# ASSIGNED TASK:
Please set down each record exactly as it appears, but leave out any pictures.

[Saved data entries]
********************

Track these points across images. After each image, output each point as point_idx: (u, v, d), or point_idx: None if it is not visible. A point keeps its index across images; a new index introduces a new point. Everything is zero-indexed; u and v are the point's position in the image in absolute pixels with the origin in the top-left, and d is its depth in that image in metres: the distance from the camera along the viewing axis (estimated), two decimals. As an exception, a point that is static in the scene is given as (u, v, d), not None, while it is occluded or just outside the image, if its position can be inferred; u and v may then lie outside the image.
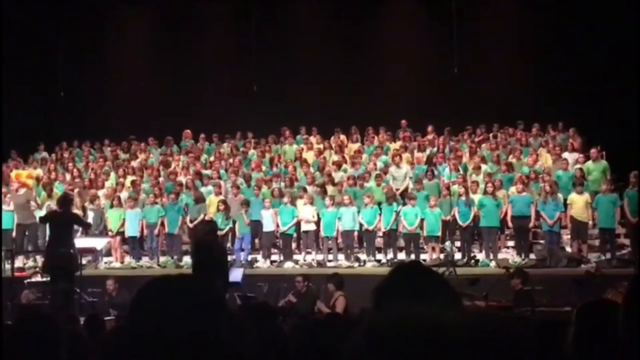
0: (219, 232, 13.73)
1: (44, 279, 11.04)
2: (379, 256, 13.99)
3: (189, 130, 19.28)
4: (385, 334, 1.13)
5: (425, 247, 14.11)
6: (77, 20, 21.37)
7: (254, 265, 13.97)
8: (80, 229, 13.63)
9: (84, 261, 12.22)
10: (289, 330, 3.63)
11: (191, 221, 14.32)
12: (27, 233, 14.81)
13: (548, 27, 19.55)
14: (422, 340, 1.10)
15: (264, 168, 16.68)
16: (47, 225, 10.87)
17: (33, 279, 11.75)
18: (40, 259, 13.85)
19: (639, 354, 1.88)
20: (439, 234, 13.80)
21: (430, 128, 18.15)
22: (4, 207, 14.47)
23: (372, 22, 21.17)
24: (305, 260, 14.10)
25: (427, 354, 1.08)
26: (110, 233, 14.45)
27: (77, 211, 14.17)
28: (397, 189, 15.06)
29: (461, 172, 15.29)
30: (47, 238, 11.15)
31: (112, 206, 14.78)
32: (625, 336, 1.95)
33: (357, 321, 2.81)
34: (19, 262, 14.19)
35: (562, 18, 19.19)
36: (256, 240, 14.67)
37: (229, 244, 14.20)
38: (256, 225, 14.29)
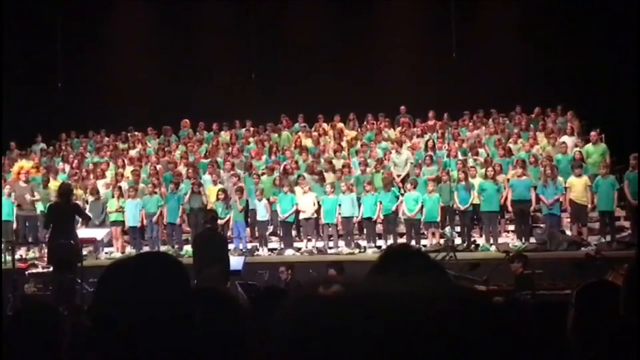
0: (219, 221, 13.72)
1: (45, 270, 11.04)
2: (380, 242, 14.00)
3: (187, 120, 19.25)
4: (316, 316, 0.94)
5: (425, 232, 14.14)
6: (76, 11, 21.28)
7: (255, 254, 14.00)
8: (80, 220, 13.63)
9: (84, 252, 12.23)
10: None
11: (191, 209, 14.32)
12: (27, 224, 14.82)
13: (547, 10, 19.48)
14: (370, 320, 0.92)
15: (263, 157, 16.68)
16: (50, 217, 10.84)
17: (34, 270, 11.76)
18: (40, 251, 13.89)
19: (639, 335, 1.88)
20: (438, 219, 13.82)
21: (431, 114, 18.14)
22: (4, 198, 14.46)
23: (370, 8, 21.10)
24: (306, 248, 14.12)
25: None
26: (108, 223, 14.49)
27: (78, 202, 14.20)
28: (399, 175, 15.07)
29: (460, 157, 15.29)
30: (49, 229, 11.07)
31: (112, 196, 14.79)
32: (625, 317, 1.95)
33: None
34: (21, 253, 14.22)
35: (561, 1, 19.13)
36: (255, 228, 14.70)
37: (229, 233, 14.22)
38: (253, 214, 14.34)
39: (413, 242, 13.50)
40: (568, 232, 13.64)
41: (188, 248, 13.51)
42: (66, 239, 10.09)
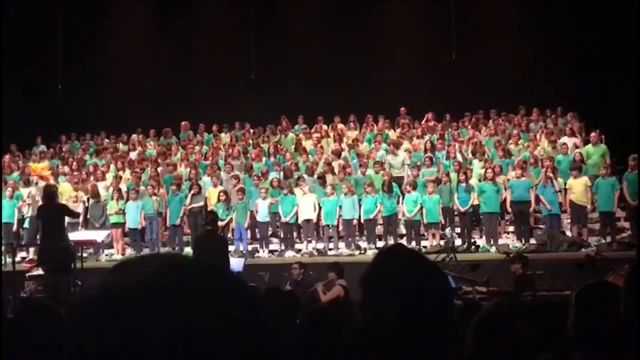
0: (219, 223, 13.70)
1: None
2: (380, 243, 13.99)
3: (187, 122, 19.25)
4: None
5: (425, 234, 14.13)
6: (75, 13, 21.30)
7: (255, 255, 13.99)
8: (80, 220, 13.63)
9: (84, 254, 12.20)
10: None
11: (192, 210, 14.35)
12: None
13: (546, 11, 19.49)
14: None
15: (264, 159, 16.67)
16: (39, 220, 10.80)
17: (34, 272, 11.73)
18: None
19: (639, 336, 1.88)
20: (439, 220, 13.82)
21: (430, 115, 18.15)
22: (5, 200, 14.45)
23: (371, 10, 21.11)
24: (306, 249, 14.11)
25: None
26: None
27: (78, 204, 14.19)
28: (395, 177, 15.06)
29: (460, 158, 15.29)
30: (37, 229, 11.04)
31: (112, 198, 14.79)
32: (626, 318, 1.95)
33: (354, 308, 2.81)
34: (22, 255, 14.20)
35: (560, 1, 19.13)
36: (256, 230, 14.69)
37: (229, 235, 14.22)
38: (253, 215, 14.35)
39: (413, 244, 13.51)
40: (568, 233, 13.64)
41: (189, 250, 13.50)
42: (56, 241, 10.03)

********************

# THE ANSWER:
Track these points across images. After each image, output each point as point_idx: (u, v, d), or point_idx: None if it is not visible. A point keeps its index across images; a new index introduces a new point. Everything is zero-indexed; u and v are the point's position in the image in absolute pixels with the origin in the top-left, and d is its depth in that image in metres: the distance from the camera along the viewing axis (estimated), two decimals. As an exception, a point that is static in the scene is given as (u, v, d), not None, while it is occluded or just outside the image, if its position can be inferred; u and v may then lie outside the image.
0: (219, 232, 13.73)
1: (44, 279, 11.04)
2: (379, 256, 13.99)
3: (189, 130, 19.28)
4: (385, 334, 1.13)
5: (425, 247, 14.11)
6: (77, 20, 21.37)
7: (254, 265, 13.97)
8: (80, 229, 13.63)
9: (84, 261, 12.22)
10: (289, 330, 3.63)
11: (191, 221, 14.32)
12: (27, 233, 14.81)
13: (548, 27, 19.55)
14: (422, 340, 1.10)
15: (264, 168, 16.68)
16: (47, 225, 10.87)
17: (33, 279, 11.75)
18: (40, 259, 13.85)
19: (639, 354, 1.88)
20: (439, 234, 13.80)
21: (430, 128, 18.15)
22: (4, 207, 14.47)
23: (372, 22, 21.17)
24: (305, 260, 14.10)
25: (427, 354, 1.08)
26: (110, 233, 14.45)
27: (77, 211, 14.17)
28: (397, 189, 15.06)
29: (461, 172, 15.29)
30: (47, 238, 11.15)
31: (112, 206, 14.78)
32: (625, 336, 1.95)
33: (357, 321, 2.81)
34: (19, 262, 14.19)
35: (562, 18, 19.19)
36: (256, 240, 14.67)
37: (229, 244, 14.20)
38: (256, 225, 14.29)
0: (219, 221, 13.72)
1: (45, 270, 11.04)
2: (380, 242, 14.00)
3: (187, 120, 19.25)
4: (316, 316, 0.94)
5: (425, 232, 14.14)
6: (76, 11, 21.28)
7: (255, 254, 14.00)
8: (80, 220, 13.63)
9: (84, 252, 12.23)
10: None
11: (191, 209, 14.32)
12: (27, 224, 14.82)
13: (547, 10, 19.48)
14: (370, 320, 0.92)
15: (263, 157, 16.68)
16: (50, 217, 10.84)
17: (34, 270, 11.76)
18: (40, 251, 13.89)
19: (639, 335, 1.88)
20: (438, 219, 13.82)
21: (431, 114, 18.14)
22: (4, 198, 14.46)
23: (370, 8, 21.10)
24: (306, 248, 14.12)
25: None
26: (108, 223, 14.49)
27: (78, 202, 14.20)
28: (399, 175, 15.07)
29: (460, 157, 15.29)
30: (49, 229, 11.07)
31: (112, 196, 14.79)
32: (625, 317, 1.95)
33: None
34: (21, 253, 14.22)
35: (561, 1, 19.13)
36: (255, 228, 14.70)
37: (229, 233, 14.22)
38: (253, 214, 14.34)
39: (413, 242, 13.50)
40: (568, 232, 13.64)
41: (188, 248, 13.51)
42: (66, 239, 10.09)
0: (219, 223, 13.70)
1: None
2: (380, 243, 13.99)
3: (187, 122, 19.25)
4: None
5: (425, 234, 14.13)
6: (75, 13, 21.30)
7: (255, 255, 13.99)
8: (80, 220, 13.63)
9: (84, 254, 12.20)
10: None
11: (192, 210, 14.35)
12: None
13: (546, 11, 19.49)
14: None
15: (264, 159, 16.67)
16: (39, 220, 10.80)
17: (34, 272, 11.73)
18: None
19: (639, 336, 1.88)
20: (439, 220, 13.82)
21: (430, 115, 18.15)
22: (5, 200, 14.45)
23: (371, 10, 21.11)
24: (306, 249, 14.11)
25: None
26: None
27: (78, 204, 14.19)
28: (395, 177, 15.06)
29: (460, 158, 15.29)
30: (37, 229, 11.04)
31: (112, 198, 14.79)
32: (626, 318, 1.95)
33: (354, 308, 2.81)
34: (22, 255, 14.20)
35: (560, 1, 19.13)
36: (256, 230, 14.69)
37: (229, 235, 14.22)
38: (253, 215, 14.35)
39: (413, 244, 13.51)
40: (568, 233, 13.64)
41: (189, 250, 13.50)
42: (56, 241, 10.03)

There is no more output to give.